The North Vietnamese went down quickly, but not before they had taken out three Green Berets.
Geoff dug in the pockets of his ripstop camouflage nylons for more shells. At the same time he glanced at the downed Berets. Experience told him they were dead. Then his eye caught a fired shotshell on the ground to his left. The way it had landed he could read “DEER & BEAR LOAD” in gold letters. As he loaded the last shotshell, he looked at the building, and then up at the roofline.
Craig Lowell, carrying a cut-down M-16 barrel up in the crook of his elbow, was looking down at them.
Geoff returned his attention to what was going on in front of him.
In very much the same position a quail hunter assumes when his dogs have gone on a point, two of the Berets carrying grenade launchers walked up to him, put the stocks to their shoulders, and carefully aimed the launchers at the doors.

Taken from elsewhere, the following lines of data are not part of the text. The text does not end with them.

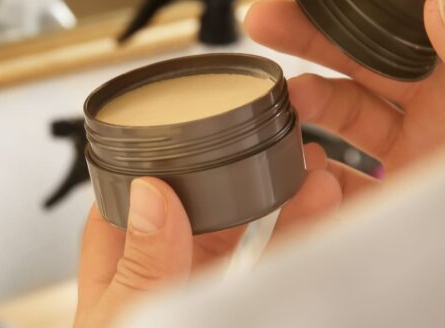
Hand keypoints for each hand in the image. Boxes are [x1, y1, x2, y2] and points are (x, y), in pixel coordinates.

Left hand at [74, 144, 370, 327]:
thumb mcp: (126, 314)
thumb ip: (143, 262)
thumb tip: (150, 193)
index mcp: (119, 249)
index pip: (146, 181)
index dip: (187, 151)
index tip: (231, 134)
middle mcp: (162, 257)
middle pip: (211, 198)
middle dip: (256, 171)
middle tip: (300, 152)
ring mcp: (203, 280)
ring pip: (250, 228)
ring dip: (288, 200)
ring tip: (324, 176)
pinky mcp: (235, 298)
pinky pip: (271, 262)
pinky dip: (299, 238)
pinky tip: (325, 216)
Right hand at [244, 0, 444, 172]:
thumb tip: (444, 3)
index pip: (394, 29)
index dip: (348, 10)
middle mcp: (433, 110)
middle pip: (353, 66)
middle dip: (303, 41)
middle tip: (262, 24)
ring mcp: (412, 156)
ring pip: (339, 122)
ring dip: (305, 108)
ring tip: (285, 103)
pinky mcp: (397, 204)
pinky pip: (341, 189)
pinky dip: (314, 177)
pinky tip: (305, 166)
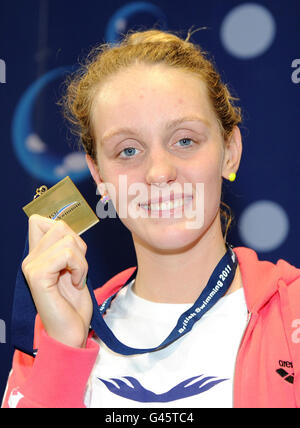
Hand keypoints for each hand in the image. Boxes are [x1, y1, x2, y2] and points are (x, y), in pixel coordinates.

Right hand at [22, 214, 92, 347]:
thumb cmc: (74, 304)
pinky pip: (67, 254)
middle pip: (59, 225)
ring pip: (67, 239)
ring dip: (81, 260)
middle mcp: (30, 259)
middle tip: (77, 269)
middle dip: (78, 245)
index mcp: (37, 256)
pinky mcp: (37, 276)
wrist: (70, 333)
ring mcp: (31, 267)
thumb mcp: (74, 268)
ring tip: (77, 278)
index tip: (73, 253)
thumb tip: (70, 229)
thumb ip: (68, 248)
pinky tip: (76, 284)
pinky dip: (79, 268)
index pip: (38, 220)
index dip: (63, 229)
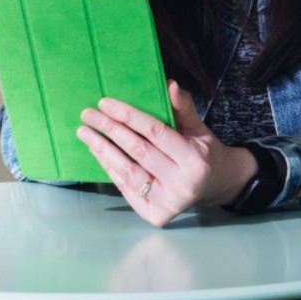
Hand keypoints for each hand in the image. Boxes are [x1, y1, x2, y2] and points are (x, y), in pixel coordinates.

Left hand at [76, 81, 256, 226]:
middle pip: (138, 151)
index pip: (156, 132)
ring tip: (85, 133)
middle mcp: (182, 184)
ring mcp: (167, 203)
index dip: (129, 116)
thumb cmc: (204, 152)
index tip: (105, 103)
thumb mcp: (199, 128)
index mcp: (195, 160)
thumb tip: (169, 84)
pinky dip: (110, 168)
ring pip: (127, 172)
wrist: (215, 185)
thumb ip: (184, 108)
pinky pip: (126, 188)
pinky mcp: (155, 215)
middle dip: (110, 130)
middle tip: (88, 115)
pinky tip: (98, 152)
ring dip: (103, 150)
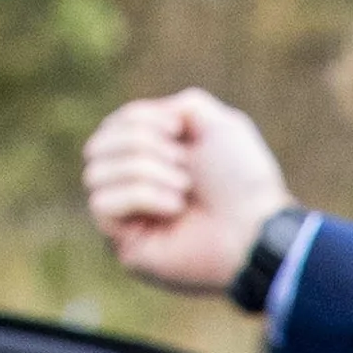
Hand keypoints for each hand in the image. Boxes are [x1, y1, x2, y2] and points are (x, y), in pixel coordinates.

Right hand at [84, 88, 292, 294]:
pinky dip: (141, 195)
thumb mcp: (217, 124)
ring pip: (95, 173)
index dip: (140, 119)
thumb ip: (180, 107)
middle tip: (183, 163)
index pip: (112, 126)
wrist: (257, 228)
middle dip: (140, 143)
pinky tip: (175, 208)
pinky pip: (103, 204)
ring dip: (145, 171)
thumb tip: (141, 122)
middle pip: (96, 145)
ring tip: (184, 188)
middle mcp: (134, 187)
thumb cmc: (242, 179)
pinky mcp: (125, 245)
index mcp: (152, 158)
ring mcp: (128, 217)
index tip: (180, 130)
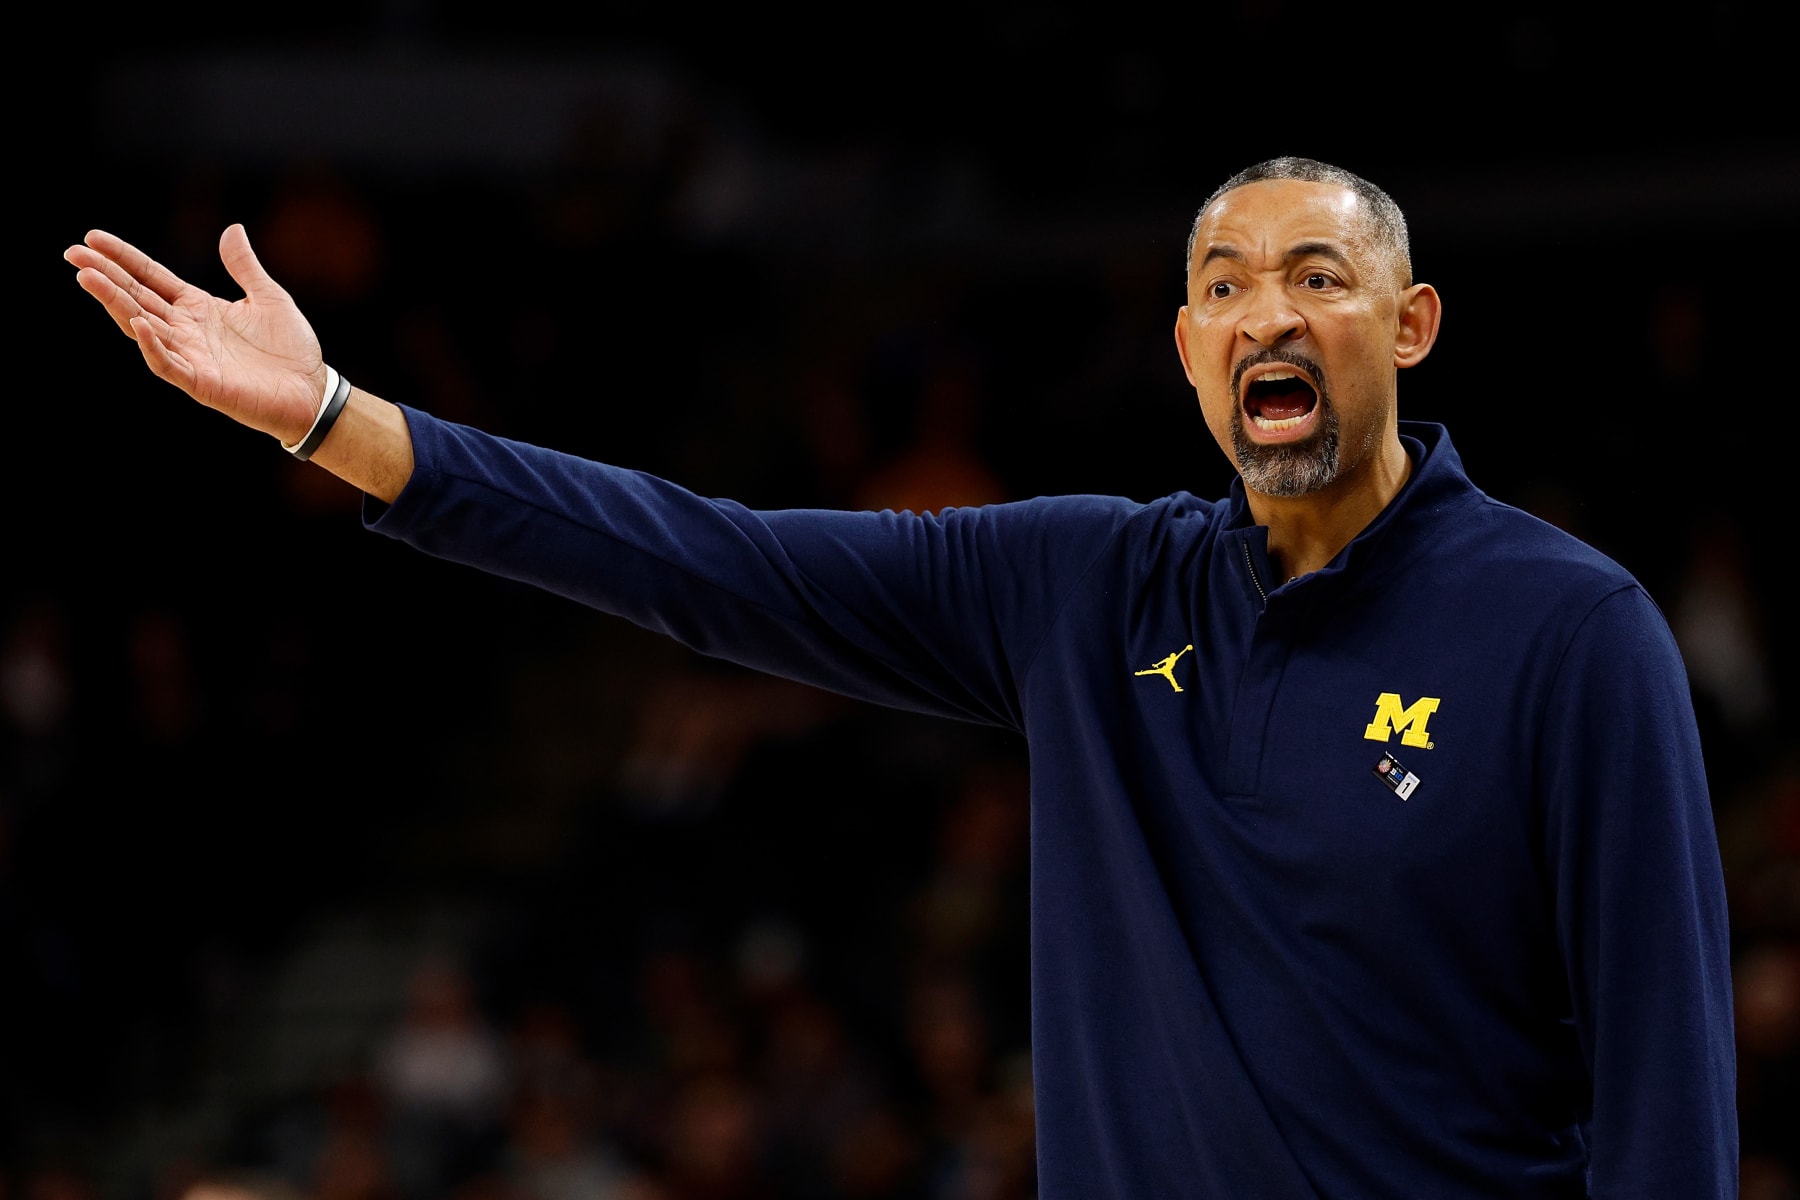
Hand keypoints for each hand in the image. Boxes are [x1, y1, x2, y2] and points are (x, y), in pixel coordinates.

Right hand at [66, 224, 326, 444]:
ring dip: (115, 304)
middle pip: (137, 298)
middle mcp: (186, 330)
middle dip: (105, 277)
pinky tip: (137, 325)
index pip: (151, 277)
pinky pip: (168, 365)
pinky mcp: (202, 383)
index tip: (92, 238)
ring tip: (89, 279)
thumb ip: (245, 266)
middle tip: (73, 254)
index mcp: (198, 307)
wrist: (314, 392)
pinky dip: (152, 346)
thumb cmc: (291, 349)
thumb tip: (232, 229)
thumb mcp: (269, 297)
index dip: (123, 258)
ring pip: (142, 327)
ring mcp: (190, 357)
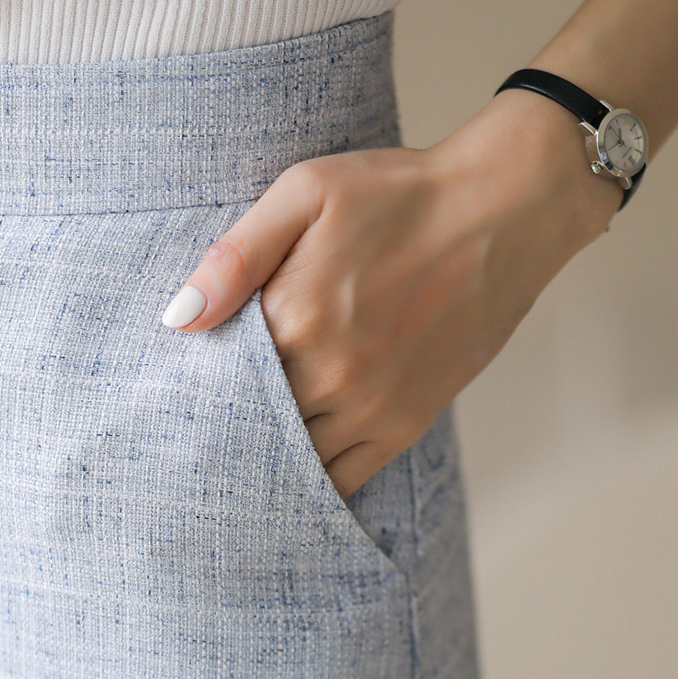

There was a muted, shotgun-like noise, and a half moment later, the sound of the 70-mm grenades going off.
The left door fell inward.
There followed sustained bursts from two M-60 machine guns, to sweep the corridor beyond. The Berets reloaded the grenade launchers as they walked, unhurriedly, to the door. Then they fired another round into the corridor.
Geoff hoped that Tex Williams would not be in the line of fire. When the Berets with machine guns trotted to the door, and peeked inside, Geoff ran after them.
The corridor inside held fifteen dead North Vietnamese. Growing puddles of blood were on the stone floor. At the far end of the corridor was another set of double doors opening onto the interior courtyard.
Though they had been blown off their hinges by the 70-mm grenades, they were not down. And then one of the doors moved.
The machine-gunners raised their weapon muzzles.